▸ **ACTIVITY**
Without the pictures, give the records again exactly as they appear.

── DATA LISTING ──

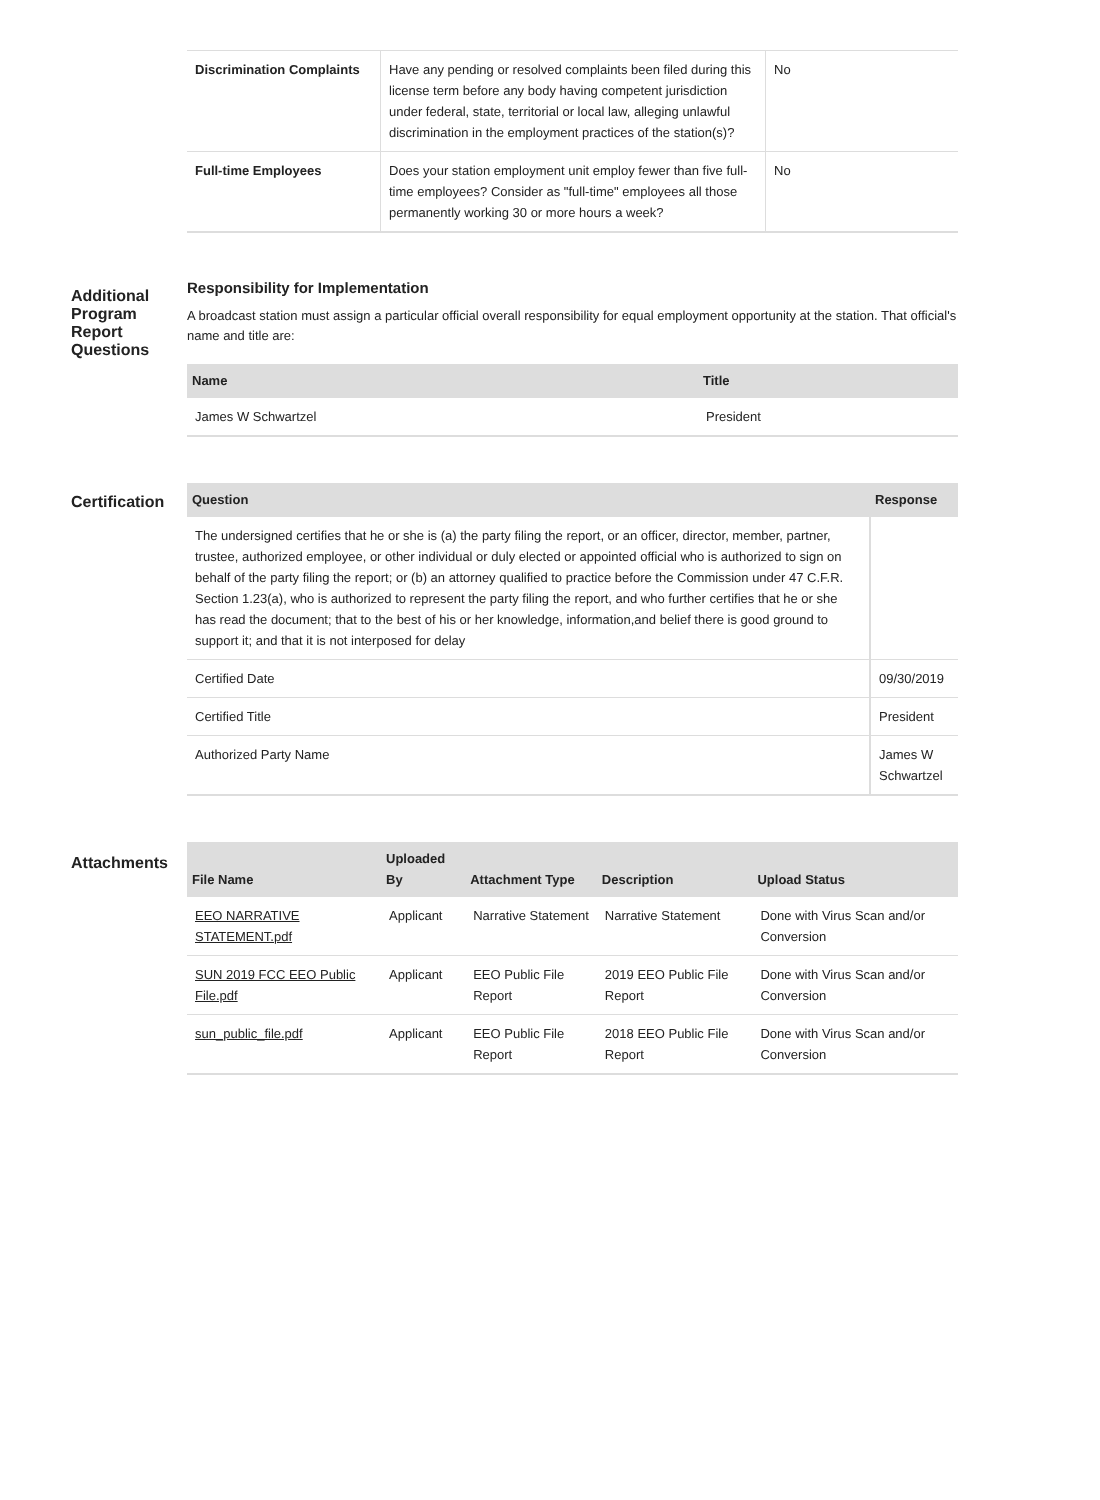| Discrimination Complaints | Have any pending or resolved complaints been filed during this license term before any body having competent jurisdiction under federal, state, territorial or local law, alleging unlawful discrimination in the employment practices of the station(s)? | No |
| Full-time Employees | Does your station employment unit employ fewer than five full-time employees? Consider as "full-time" employees all those permanently working 30 or more hours a week? | No |
Additional Program Report Questions
Responsibility for Implementation
A broadcast station must assign a particular official overall responsibility for equal employment opportunity at the station. That official's name and title are:
| Name | Title |
| --- | --- |
| James W Schwartzel | President |
Certification
| Question | Response |
| --- | --- |
| The undersigned certifies that he or she is (a) the party filing the report, or an officer, director, member, partner, trustee, authorized employee, or other individual or duly elected or appointed official who is authorized to sign on behalf of the party filing the report; or (b) an attorney qualified to practice before the Commission under 47 C.F.R. Section 1.23(a), who is authorized to represent the party filing the report, and who further certifies that he or she has read the document; that to the best of his or her knowledge, information,and belief there is good ground to support it; and that it is not interposed for delay | |
| Certified Date | 09/30/2019 |
| Certified Title | President |
| Authorized Party Name | James W Schwartzel |
Attachments
| File Name | Uploaded By | Attachment Type | Description | Upload Status |
| --- | --- | --- | --- | --- |
| EEO NARRATIVE STATEMENT.pdf | Applicant | Narrative Statement | Narrative Statement | Done with Virus Scan and/or Conversion |
| SUN 2019 FCC EEO Public File.pdf | Applicant | EEO Public File Report | 2019 EEO Public File Report | Done with Virus Scan and/or Conversion |
| sun_public_file.pdf | Applicant | EEO Public File Report | 2018 EEO Public File Report | Done with Virus Scan and/or Conversion |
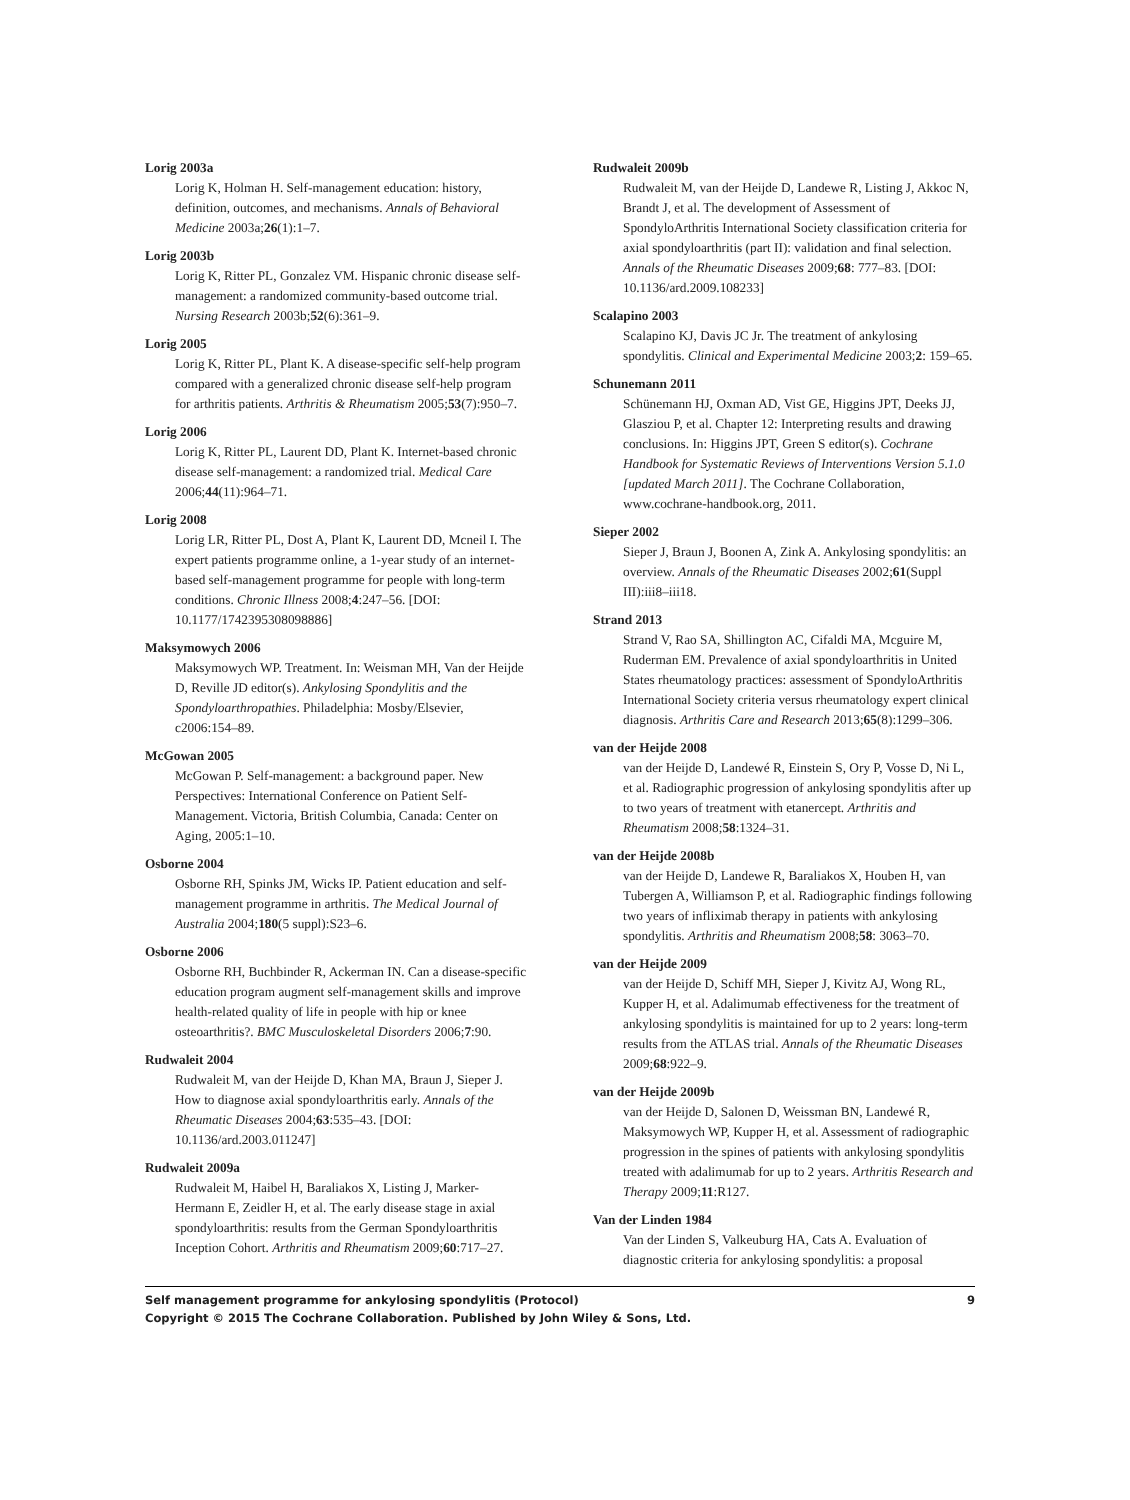Lorig 2003a
Lorig K, Holman H. Self-management education: history, definition, outcomes, and mechanisms. Annals of Behavioral Medicine 2003a;26(1):1–7.
Lorig 2003b
Lorig K, Ritter PL, Gonzalez VM. Hispanic chronic disease self-management: a randomized community-based outcome trial. Nursing Research 2003b;52(6):361–9.
Lorig 2005
Lorig K, Ritter PL, Plant K. A disease-specific self-help program compared with a generalized chronic disease self-help program for arthritis patients. Arthritis & Rheumatism 2005;53(7):950–7.
Lorig 2006
Lorig K, Ritter PL, Laurent DD, Plant K. Internet-based chronic disease self-management: a randomized trial. Medical Care 2006;44(11):964–71.
Lorig 2008
Lorig LR, Ritter PL, Dost A, Plant K, Laurent DD, Mcneil I. The expert patients programme online, a 1-year study of an internet-based self-management programme for people with long-term conditions. Chronic Illness 2008;4:247–56. [DOI: 10.1177/1742395308098886]
Maksymowych 2006
Maksymowych WP. Treatment. In: Weisman MH, Van der Heijde D, Reville JD editor(s). Ankylosing Spondylitis and the Spondyloarthropathies. Philadelphia: Mosby/Elsevier, c2006:154–89.
McGowan 2005
McGowan P. Self-management: a background paper. New Perspectives: International Conference on Patient Self-Management. Victoria, British Columbia, Canada: Center on Aging, 2005:1–10.
Osborne 2004
Osborne RH, Spinks JM, Wicks IP. Patient education and self-management programme in arthritis. The Medical Journal of Australia 2004;180(5 suppl):S23–6.
Osborne 2006
Osborne RH, Buchbinder R, Ackerman IN. Can a disease-specific education program augment self-management skills and improve health-related quality of life in people with hip or knee osteoarthritis?. BMC Musculoskeletal Disorders 2006;7:90.
Rudwaleit 2004
Rudwaleit M, van der Heijde D, Khan MA, Braun J, Sieper J. How to diagnose axial spondyloarthritis early. Annals of the Rheumatic Diseases 2004;63:535–43. [DOI: 10.1136/ard.2003.011247]
Rudwaleit 2009a
Rudwaleit M, Haibel H, Baraliakos X, Listing J, Marker-Hermann E, Zeidler H, et al. The early disease stage in axial spondyloarthritis: results from the German Spondyloarthritis Inception Cohort. Arthritis and Rheumatism 2009;60:717–27.
Rudwaleit 2009b
Rudwaleit M, van der Heijde D, Landewe R, Listing J, Akkoc N, Brandt J, et al. The development of Assessment of SpondyloArthritis International Society classification criteria for axial spondyloarthritis (part II): validation and final selection. Annals of the Rheumatic Diseases 2009;68: 777–83. [DOI: 10.1136/ard.2009.108233]
Scalapino 2003
Scalapino KJ, Davis JC Jr. The treatment of ankylosing spondylitis. Clinical and Experimental Medicine 2003;2: 159–65.
Schunemann 2011
Schünemann HJ, Oxman AD, Vist GE, Higgins JPT, Deeks JJ, Glasziou P, et al. Chapter 12: Interpreting results and drawing conclusions. In: Higgins JPT, Green S editor(s). Cochrane Handbook for Systematic Reviews of Interventions Version 5.1.0 [updated March 2011]. The Cochrane Collaboration, www.cochrane-handbook.org, 2011.
Sieper 2002
Sieper J, Braun J, Boonen A, Zink A. Ankylosing spondylitis: an overview. Annals of the Rheumatic Diseases 2002;61(Suppl III):iii8–iii18.
Strand 2013
Strand V, Rao SA, Shillington AC, Cifaldi MA, Mcguire M, Ruderman EM. Prevalence of axial spondyloarthritis in United States rheumatology practices: assessment of SpondyloArthritis International Society criteria versus rheumatology expert clinical diagnosis. Arthritis Care and Research 2013;65(8):1299–306.
van der Heijde 2008
van der Heijde D, Landewé R, Einstein S, Ory P, Vosse D, Ni L, et al. Radiographic progression of ankylosing spondylitis after up to two years of treatment with etanercept. Arthritis and Rheumatism 2008;58:1324–31.
van der Heijde 2008b
van der Heijde D, Landewe R, Baraliakos X, Houben H, van Tubergen A, Williamson P, et al. Radiographic findings following two years of infliximab therapy in patients with ankylosing spondylitis. Arthritis and Rheumatism 2008;58: 3063–70.
van der Heijde 2009
van der Heijde D, Schiff MH, Sieper J, Kivitz AJ, Wong RL, Kupper H, et al. Adalimumab effectiveness for the treatment of ankylosing spondylitis is maintained for up to 2 years: long-term results from the ATLAS trial. Annals of the Rheumatic Diseases 2009;68:922–9.
van der Heijde 2009b
van der Heijde D, Salonen D, Weissman BN, Landewé R, Maksymowych WP, Kupper H, et al. Assessment of radiographic progression in the spines of patients with ankylosing spondylitis treated with adalimumab for up to 2 years. Arthritis Research and Therapy 2009;11:R127.
Van der Linden 1984
Van der Linden S, Valkeuburg HA, Cats A. Evaluation of diagnostic criteria for ankylosing spondylitis: a proposal
Self management programme for ankylosing spondylitis (Protocol) 9
Copyright © 2015 The Cochrane Collaboration. Published by John Wiley & Sons, Ltd.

───

▸ **WRITTEN ANSWER**
| Discrimination Complaints | Have any pending or resolved complaints been filed during this license term before any body having competent jurisdiction under federal, state, territorial or local law, alleging unlawful discrimination in the employment practices of the station(s)? | No |
| Full-time Employees | Does your station employment unit employ fewer than five full-time employees? Consider as "full-time" employees all those permanently working 30 or more hours a week? | No |
Additional Program Report Questions
Responsibility for Implementation
A broadcast station must assign a particular official overall responsibility for equal employment opportunity at the station. That official's name and title are:
| Name | Title |
| --- | --- |
| James W Schwartzel | President |
Certification
| Question | Response |
| --- | --- |
| The undersigned certifies that he or she is (a) the party filing the report, or an officer, director, member, partner, trustee, authorized employee, or other individual or duly elected or appointed official who is authorized to sign on behalf of the party filing the report; or (b) an attorney qualified to practice before the Commission under 47 C.F.R. Section 1.23(a), who is authorized to represent the party filing the report, and who further certifies that he or she has read the document; that to the best of his or her knowledge, information,and belief there is good ground to support it; and that it is not interposed for delay | |
| Certified Date | 09/30/2019 |
| Certified Title | President |
| Authorized Party Name | James W Schwartzel |
Attachments
| File Name | Uploaded By | Attachment Type | Description | Upload Status |
| --- | --- | --- | --- | --- |
| EEO NARRATIVE STATEMENT.pdf | Applicant | Narrative Statement | Narrative Statement | Done with Virus Scan and/or Conversion |
| SUN 2019 FCC EEO Public File.pdf | Applicant | EEO Public File Report | 2019 EEO Public File Report | Done with Virus Scan and/or Conversion |
| sun_public_file.pdf | Applicant | EEO Public File Report | 2018 EEO Public File Report | Done with Virus Scan and/or Conversion |
Lorig 2003a
Lorig K, Holman H. Self-management education: history, definition, outcomes, and mechanisms. Annals of Behavioral Medicine 2003a;26(1):1–7.
Lorig 2003b
Lorig K, Ritter PL, Gonzalez VM. Hispanic chronic disease self-management: a randomized community-based outcome trial. Nursing Research 2003b;52(6):361–9.
Lorig 2005
Lorig K, Ritter PL, Plant K. A disease-specific self-help program compared with a generalized chronic disease self-help program for arthritis patients. Arthritis & Rheumatism 2005;53(7):950–7.
Lorig 2006
Lorig K, Ritter PL, Laurent DD, Plant K. Internet-based chronic disease self-management: a randomized trial. Medical Care 2006;44(11):964–71.
Lorig 2008
Lorig LR, Ritter PL, Dost A, Plant K, Laurent DD, Mcneil I. The expert patients programme online, a 1-year study of an internet-based self-management programme for people with long-term conditions. Chronic Illness 2008;4:247–56. [DOI: 10.1177/1742395308098886]
Maksymowych 2006
Maksymowych WP. Treatment. In: Weisman MH, Van der Heijde D, Reville JD editor(s). Ankylosing Spondylitis and the Spondyloarthropathies. Philadelphia: Mosby/Elsevier, c2006:154–89.
McGowan 2005
McGowan P. Self-management: a background paper. New Perspectives: International Conference on Patient Self-Management. Victoria, British Columbia, Canada: Center on Aging, 2005:1–10.
Osborne 2004
Osborne RH, Spinks JM, Wicks IP. Patient education and self-management programme in arthritis. The Medical Journal of Australia 2004;180(5 suppl):S23–6.
Osborne 2006
Osborne RH, Buchbinder R, Ackerman IN. Can a disease-specific education program augment self-management skills and improve health-related quality of life in people with hip or knee osteoarthritis?. BMC Musculoskeletal Disorders 2006;7:90.
Rudwaleit 2004
Rudwaleit M, van der Heijde D, Khan MA, Braun J, Sieper J. How to diagnose axial spondyloarthritis early. Annals of the Rheumatic Diseases 2004;63:535–43. [DOI: 10.1136/ard.2003.011247]
Rudwaleit 2009a
Rudwaleit M, Haibel H, Baraliakos X, Listing J, Marker-Hermann E, Zeidler H, et al. The early disease stage in axial spondyloarthritis: results from the German Spondyloarthritis Inception Cohort. Arthritis and Rheumatism 2009;60:717–27.
Rudwaleit 2009b
Rudwaleit M, van der Heijde D, Landewe R, Listing J, Akkoc N, Brandt J, et al. The development of Assessment of SpondyloArthritis International Society classification criteria for axial spondyloarthritis (part II): validation and final selection. Annals of the Rheumatic Diseases 2009;68: 777–83. [DOI: 10.1136/ard.2009.108233]
Scalapino 2003
Scalapino KJ, Davis JC Jr. The treatment of ankylosing spondylitis. Clinical and Experimental Medicine 2003;2: 159–65.
Schunemann 2011
Schünemann HJ, Oxman AD, Vist GE, Higgins JPT, Deeks JJ, Glasziou P, et al. Chapter 12: Interpreting results and drawing conclusions. In: Higgins JPT, Green S editor(s). Cochrane Handbook for Systematic Reviews of Interventions Version 5.1.0 [updated March 2011]. The Cochrane Collaboration, www.cochrane-handbook.org, 2011.
Sieper 2002
Sieper J, Braun J, Boonen A, Zink A. Ankylosing spondylitis: an overview. Annals of the Rheumatic Diseases 2002;61(Suppl III):iii8–iii18.
Strand 2013
Strand V, Rao SA, Shillington AC, Cifaldi MA, Mcguire M, Ruderman EM. Prevalence of axial spondyloarthritis in United States rheumatology practices: assessment of SpondyloArthritis International Society criteria versus rheumatology expert clinical diagnosis. Arthritis Care and Research 2013;65(8):1299–306.
van der Heijde 2008
van der Heijde D, Landewé R, Einstein S, Ory P, Vosse D, Ni L, et al. Radiographic progression of ankylosing spondylitis after up to two years of treatment with etanercept. Arthritis and Rheumatism 2008;58:1324–31.
van der Heijde 2008b
van der Heijde D, Landewe R, Baraliakos X, Houben H, van Tubergen A, Williamson P, et al. Radiographic findings following two years of infliximab therapy in patients with ankylosing spondylitis. Arthritis and Rheumatism 2008;58: 3063–70.
van der Heijde 2009
van der Heijde D, Schiff MH, Sieper J, Kivitz AJ, Wong RL, Kupper H, et al. Adalimumab effectiveness for the treatment of ankylosing spondylitis is maintained for up to 2 years: long-term results from the ATLAS trial. Annals of the Rheumatic Diseases 2009;68:922–9.
van der Heijde 2009b
van der Heijde D, Salonen D, Weissman BN, Landewé R, Maksymowych WP, Kupper H, et al. Assessment of radiographic progression in the spines of patients with ankylosing spondylitis treated with adalimumab for up to 2 years. Arthritis Research and Therapy 2009;11:R127.
Van der Linden 1984
Van der Linden S, Valkeuburg HA, Cats A. Evaluation of diagnostic criteria for ankylosing spondylitis: a proposal
Self management programme for ankylosing spondylitis (Protocol) 9
Copyright © 2015 The Cochrane Collaboration. Published by John Wiley & Sons, Ltd.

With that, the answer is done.